As for the financial implications, there might be both advantages and disadvantages for the plan. Among the disadvantages is the increased volume of funds that will be required to recruit and retain nursing professionals since increased compensation and expenses on more personnel will be involved. However, among the advantages is fewer litigation processes since, with increased quality of care, there will be fewer medical mistakes. Among the potential barriers to such a plan is the refusal of the management to hire more employees. In this sense, the point behind this is the fact that more funds or their reallocation will be required. However, it is vital to understand that such changes are needed within a short period of time. The proposed timeline for the given project will be six months, which will allow the HR department to recruit more employees, increase the compensation of the nurses in existing departments, and monitor the changes along with feedback. Thus, the given plan represents a segmented intervention aimed at recruiting and retaining.

References

Falk, N. L. (2007). Strategies to enhance retention and effective utilization of aging nurse faculty. The Journal of Nursing Education, 46(4), 165-169.
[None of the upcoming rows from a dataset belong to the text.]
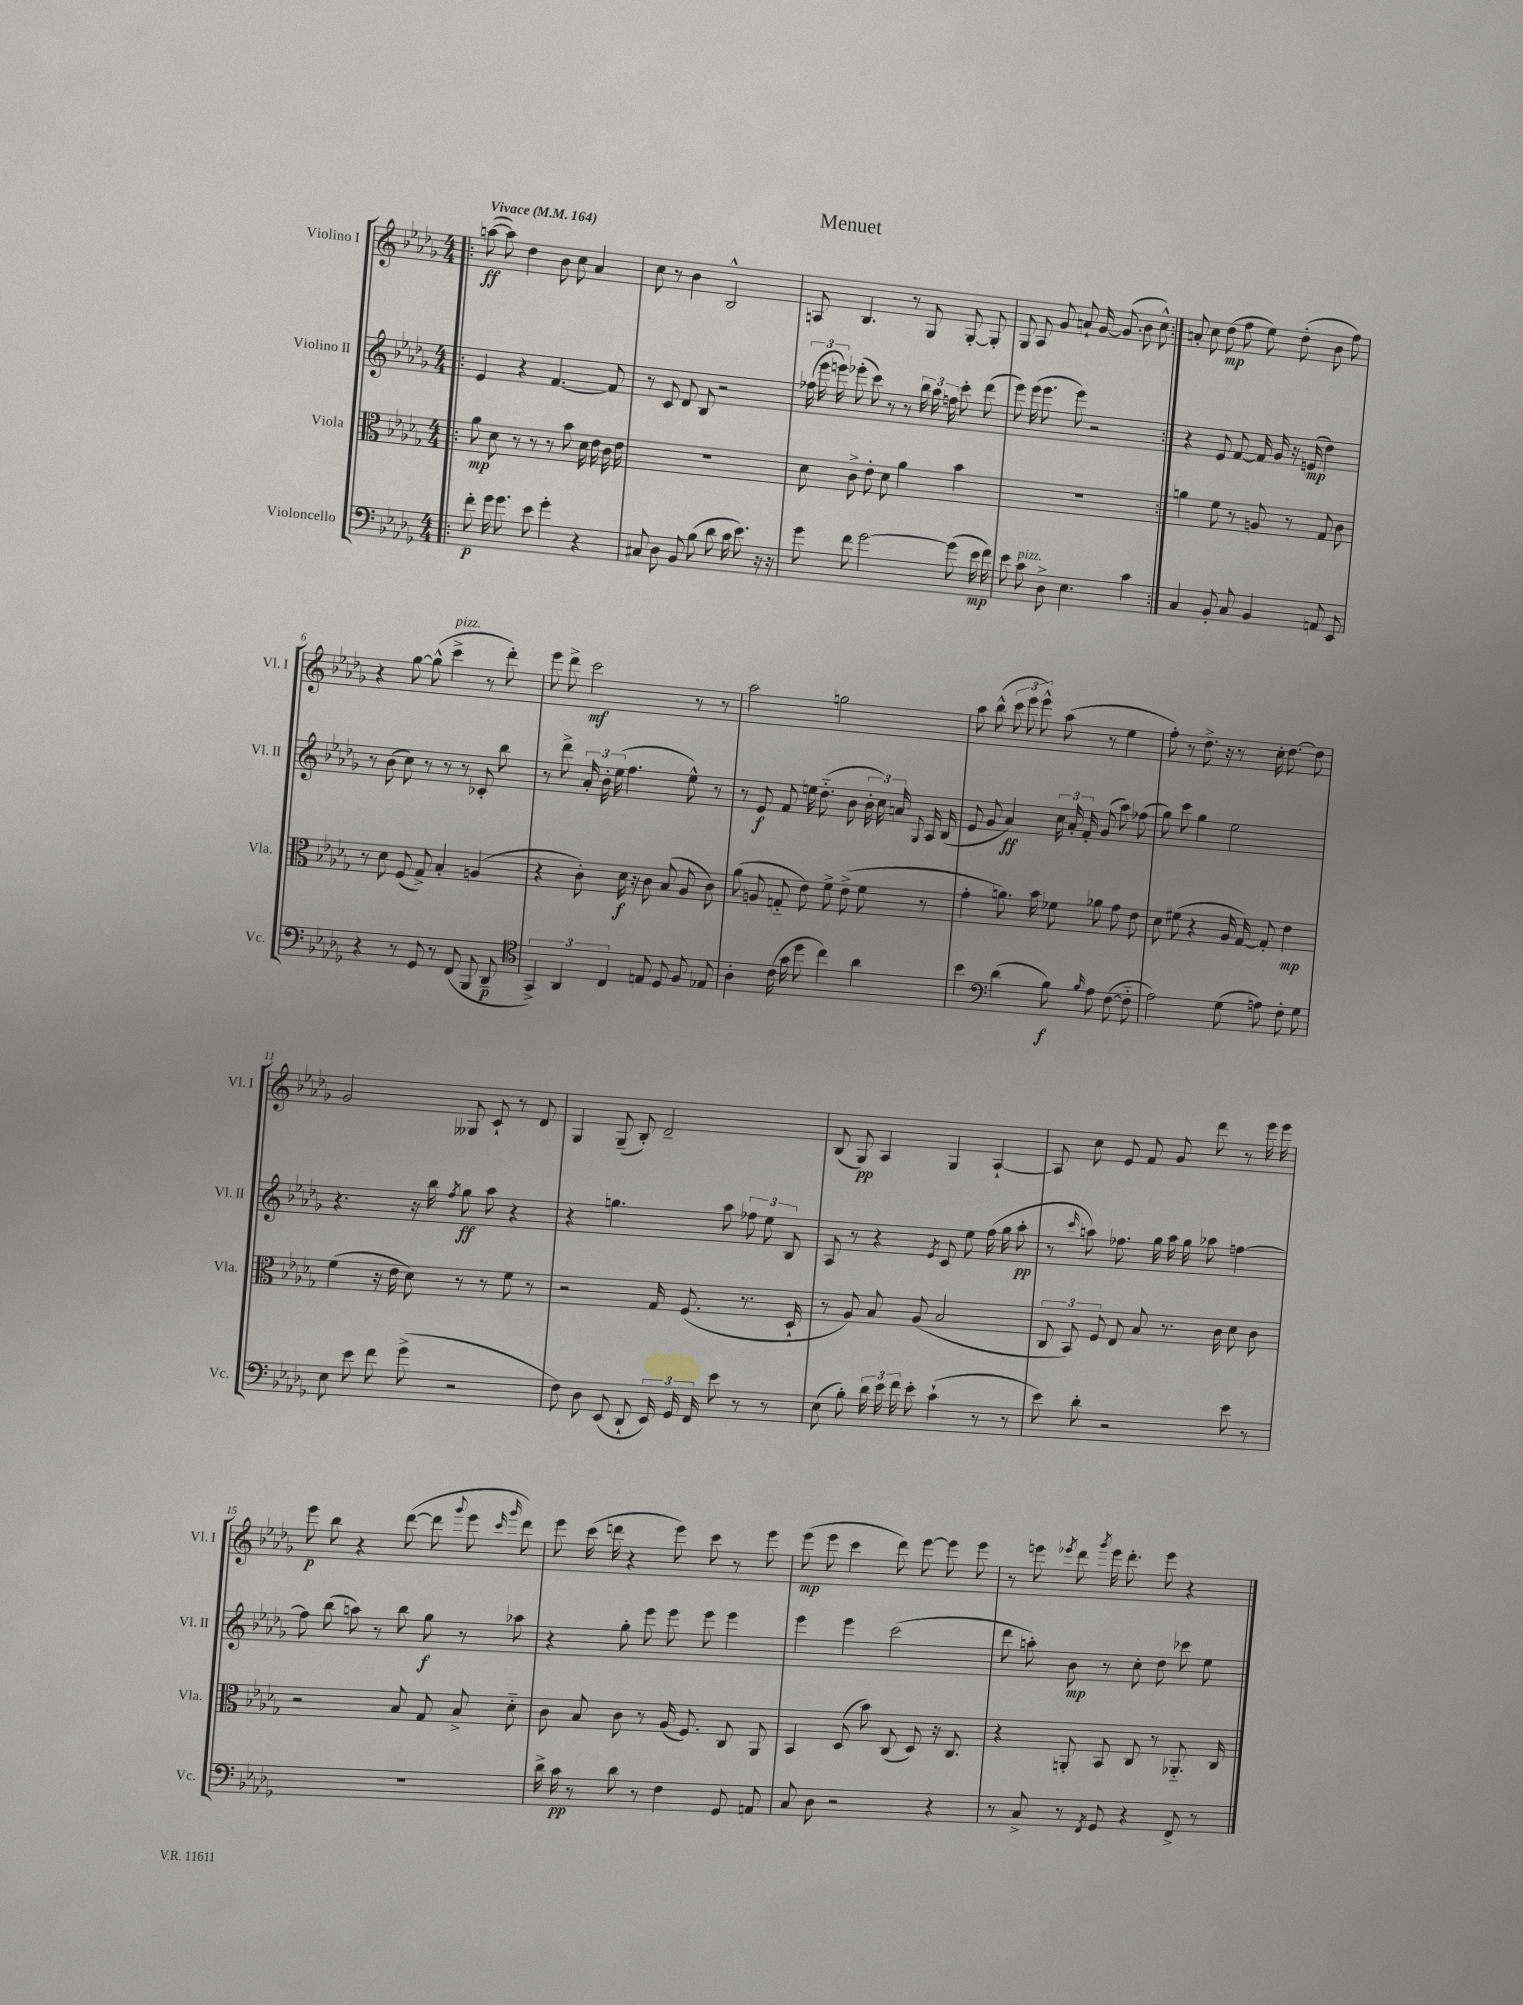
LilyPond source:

\header { title = "Menuet" }
<<
\new StaffGroup <<
\new Staff = "s0" \with { instrumentName = "Violino I" shortInstrumentName = "Vl. I" } {
    \clef treble \key des \major \numericTimeSignature \time 4/4 \tempo "Vivace" 4 = 164
    \autoBeamOff \repeat volta 2 { \bar ".|:" a''8~\ff( a''8) des''4 bes'8 c''8 aes'4 |
    c''8 r8 bes'4 bes2-^ |
    a8 bes4. r8 ges8 ges8~-. ges8-. |
    ges8 aes8 ges'8 a'8-! ges'16~ ges'8.( bes'8 c''8-^) | }
    a'8-. c''8 des''8\mp( f''8 ees''8) des''8-.( bes'8 f''8) |
    r4 ges''8~ ges''8-^( c'''4->^\markup { \italic "pizz." } r8 des'''8-.) |
    ees'''8 des'''8-> c'''2\mf r8 r8 |
    aes''2 g''2 |
    aes''8 bes''8-^( \tuplet 3/2 { c'''8 ees'''8 ees'''8-^) } aes''8( r8 ees''4 |
    f''8-.) r8 des''8.-> r16 r8 c''16-. des''8.~ des''8 |
    ges'2 geses8 c'8-! r8 des'8 |
    ges4 ges8--( bes8-.) des'2-- |
    bes8( ges8\pp) aes4 ges4 aes4~-! |
    aes8 c''8 ees'8 f'8 ges'8 des'''8 r8 ees'''16 ees'''16 |
    ees'''8\p bes''8 r4 des'''8~( des'''8 \appoggiatura { ges'''8 } ees'''8 \grace { c'''16 ges'''16 } des'''8) |
    ees'''8 c'''16( d'''16 r4 ees'''8) c'''8 r8 ees'''8 |
    ees'''8\mp( ees'''8 c'''4 des'''8) ees'''8~ ees'''8 ees'''8 |
    r8 e'''8 \acciaccatura { ees'''8 } des'''8 \acciaccatura { ges'''8 } ees'''16 des'''8.-. ees'''8 r4 \bar "|." |
}
\new Staff = "s1" \with { instrumentName = "Violino II" shortInstrumentName = "Vl. II" } {
    \clef treble \key des \major \numericTimeSignature \time 4/4
    \autoBeamOff \repeat volta 2 { \bar ".|:" ees'4 r4 f'4.~ f'8 |
    r8 c'8 des'8 bes8 r2 |
    \tuplet 3/2 { fes''16( ees'''16 e'''16) } ees'''8-.( c'''8) r8 r8 \tuplet 3/2 { bes''16 aes''16 f''16 } c'''8-. des'''8( |
    ees'''8) ees'''16( ees'''8. ees'''8) r2 | }
    r4 ees'8 f'8~ f'16 ges'16 r16 e'16\mp( des''4) |
    r8 bes'8( c''8) r8 r8 r8 ces'8-. bes''8 |
    r8 des'''8-> \tuplet 3/2 { aes'16-. bes'16-. ees''16( } f''4. ees''8-^) r8 |
    r8 ees'8\f f'8 e''16 des''8.-_( bes'8 \tuplet 3/2 { bes'16-. c''16) a'16 } \appoggiatura { ges8 } aes16 bes16( |
    ees'8 ges'8 aes'4\ff) \tuplet 3/2 { c''16 aes'16-. f'16-. } ges'8( aes''8) fes''8( |
    ges''8) c'''8 ges''4 ees''2 |
    r4. r16 bes''16 \acciaccatura { f''8 } ges''8\ff aes''8 r4 |
    r4 g''4. aes''8 \tuplet 3/2 { fes''8 ees''8 bes8 } |
    aes8 r8 r4 \acciaccatura { ees'8 } c'8 ees''8 f''16( ges''16 aes''8-.\pp |
    r8 \grace { c'''16 } a''8) fes''8. ges''16 a''16 ges''16 aes''8 f''4~ |
    f''8 bes''8( a''8) r8 bes''8 ges''8\f r8 aes''8 |
    r4 ges''8-. ees'''8 ees'''8 ees'''8 ees'''4 |
    ees'''4 ees'''4 c'''2( |
    des'''8 a''8-.) bes'8\mp r8 c''8-. des''8 ces'''8 ees''8 \bar "|." |
}
\new Staff = "s2" \with { instrumentName = "Viola" shortInstrumentName = "Vla." } {
    \clef alto \key des \major \numericTimeSignature \time 4/4
    \autoBeamOff \repeat volta 2 { \bar ".|:" aes'8\mp des'8 r8 r8 r8 bes'8 des'16 ees'16 c'16 ees'16 |
    R1 |
    des'8 c'8-> ees'8-. des'8 aes'4 bes'4 |
    R1 | }
    a'4 f'8 r8 a8 r8 ges8 c'8 |
    r8 des'8 f8( ges8->) bes4-. a4( |
    r4 c'8-.) des'16\f r16 c'8 bes8( aes8 c'8) |
    aes'8( a8 g8-_ ees'8) f'8-> ees'8->( f'8 r8 |
    ges'4-. a'8.) bes'16 fes'8 aes'8 ges'8 ees'8 |
    des'8 fis'8( r4 aes16 ges16~) ges8-. ees'4\mp |
    f'4( r16 ees'16 des'8) r8 r8 f'8 r8 |
    r2 ges16 f8.( r8. des16-! |
    r8 aes8) bes8 aes8( bes2 |
    \tuplet 3/2 { c8 bes,8) f8 } ees8 bes8 r8. c'16 des'8 c'8 |
    r2 bes8 ges8 bes8-> des'8-_ |
    c'8 bes8 c'8 r8 aes16( f8.) c8 aes,8 |
    bes,4 des8( bes'8) c8( des8) r16 c8. |
    r4 a,8-. bes,8 c8 r8 aes,8.-_ c16 \bar "|." |
}
\new Staff = "s3" \with { instrumentName = "Violoncello" shortInstrumentName = "Vc." } {
    \clef bass \key des \major \numericTimeSignature \time 4/4
    \autoBeamOff \repeat volta 2 { \bar ".|:" f'8-.\p ges'16 ges'8. ees'8 ges'4-. r4 |
    cis8 des8 bes,8 bes8( des'8 c'16 ees'8.) r16 r16 |
    ges'8 f'8 ges'2~ ges'8( ees'16\mp f'16) |
    ees'8 c'8^\markup { \italic "pizz." } des8-> ees4. c'4 | }
    c4 bes,8-. c8 bes,4 a,8 ees,8 |
    r4 r8 ges,8 r8 f,8( bes,,8 des,8--\p |
    \clef tenor \tuplet 3/2 { ges,4->) aes,4 c4 } e8 des8 f8 ees8 |
    aes4-. c'16( ges'16 des''8 c''4) aes'4 |
    bes'4 \clef bass des'4( bes8\f) \grace { bes16 } aes8 f8~( f8-_ |
    aes2) ges8( a8) f8-. ges8 |
    ees8 ees'8 f'8 ges'8->( r2 |
    f8) des8 ees,8( des,8-! \tuplet 3/2 { ees,16) ges,16 f,16 } ees'8 r8 r8 |
    ees8( bes8-.) \tuplet 3/2 { des'16 ees'16 f'16 } ees'8-. c'4-!( r8 r8 |
    ees'8) des'8-. r2 ees'8 r8 |
    R1 |
    des'16-> c'16\pp r8 des'8 r8 f4 ges,8 a,8 |
    c8 des8 r2 r4 |
    r8 c8-> r8 \acciaccatura { f,8 } ges,8 r4 f,8-> r8 \bar "|." |
}
>>
>>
Feldman, H. (2003). The nursing shortage: Strategies for recruitment and retention in clinical practice and education. Springer Publishing Company.

Jeffs, L., Nincic, V., Hayes, L., Jerome, D., & Malecki, V. (2014). Insights from nurse leaders to optimize retaining late career nurses. Nursing Leadership (Toronto, Ont.), 27(3), 29–39.

Redley, B., Douglas, T., Hoon, L., de Courten, B., & Hutchinson, A. M. (2022). Nurses’ harm prevention practices during admission of an older person to the hospital: A multi‐method qualitative study. Journal of Advanced Nursing, 78(11), 3745-3759.